Lynn Perry, Barnardo’s chief executive, said: “Across the UK, Barnardo’s is supporting children who are slipping into poverty as a result of the cost-of-living crisis.

“Families who once had to choose between heating or eating are now worried about providing warm beds for their children or losing their homes altogether.”

Barnardo’s is calling on the Government to extend free school meals to all primary school children in England. As a minimum first step, it wants to see provision extended to all children in families in receipt of Universal Credit.

The charity also wants to see social security strengthened including a review of Universal Credit to ensure it is linked permanently to inflation and that the reduced payment level for under 25s is removed; reintroducing the £20 Universal Credit uplift and reversing the two-child limit and reversing the benefit cap.

A Government spokesperson said they “recognise the pressures families are facing due to the rising cost of living” and have given “direct, targeted support to millions of vulnerable households”.
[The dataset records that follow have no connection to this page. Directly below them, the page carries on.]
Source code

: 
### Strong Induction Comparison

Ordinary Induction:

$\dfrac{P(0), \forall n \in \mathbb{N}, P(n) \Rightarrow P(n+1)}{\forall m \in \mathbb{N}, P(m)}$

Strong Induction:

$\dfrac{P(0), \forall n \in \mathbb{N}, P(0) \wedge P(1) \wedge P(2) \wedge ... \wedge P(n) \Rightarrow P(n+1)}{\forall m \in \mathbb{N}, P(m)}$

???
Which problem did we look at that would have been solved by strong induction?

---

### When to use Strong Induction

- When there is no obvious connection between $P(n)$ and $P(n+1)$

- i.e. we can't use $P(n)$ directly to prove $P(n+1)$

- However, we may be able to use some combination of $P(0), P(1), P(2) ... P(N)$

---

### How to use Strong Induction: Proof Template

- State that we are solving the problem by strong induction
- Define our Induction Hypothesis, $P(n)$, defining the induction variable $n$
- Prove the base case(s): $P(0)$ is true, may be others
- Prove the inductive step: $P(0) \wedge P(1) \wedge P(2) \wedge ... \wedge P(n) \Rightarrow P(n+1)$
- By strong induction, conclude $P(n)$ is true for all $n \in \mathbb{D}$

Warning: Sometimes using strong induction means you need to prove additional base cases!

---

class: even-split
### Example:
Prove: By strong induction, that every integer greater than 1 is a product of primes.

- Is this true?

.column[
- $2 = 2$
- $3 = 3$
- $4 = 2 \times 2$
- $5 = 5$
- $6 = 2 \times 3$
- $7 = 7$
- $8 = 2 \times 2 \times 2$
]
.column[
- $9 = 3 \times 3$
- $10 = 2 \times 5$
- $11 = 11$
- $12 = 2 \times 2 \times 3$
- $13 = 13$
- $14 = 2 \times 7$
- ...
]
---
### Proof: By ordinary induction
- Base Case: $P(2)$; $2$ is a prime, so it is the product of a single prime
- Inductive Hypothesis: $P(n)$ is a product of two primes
“Our Household Support Fund continues to help families with essential costs and we remain committed to helping families at risk of homelessness – over half a million households have been prevented from becoming homeless or supported into settled accommodation since 2018,” said the spokesperson.

“Since 2010, the number of children receiving a free meal at school has increased by more than two million thanks to universal infant free school meals and protections for parents moving to Universal Credit.

“Our further investment in the National School Breakfast Programme also extends it for another year, backed by up to £30m.”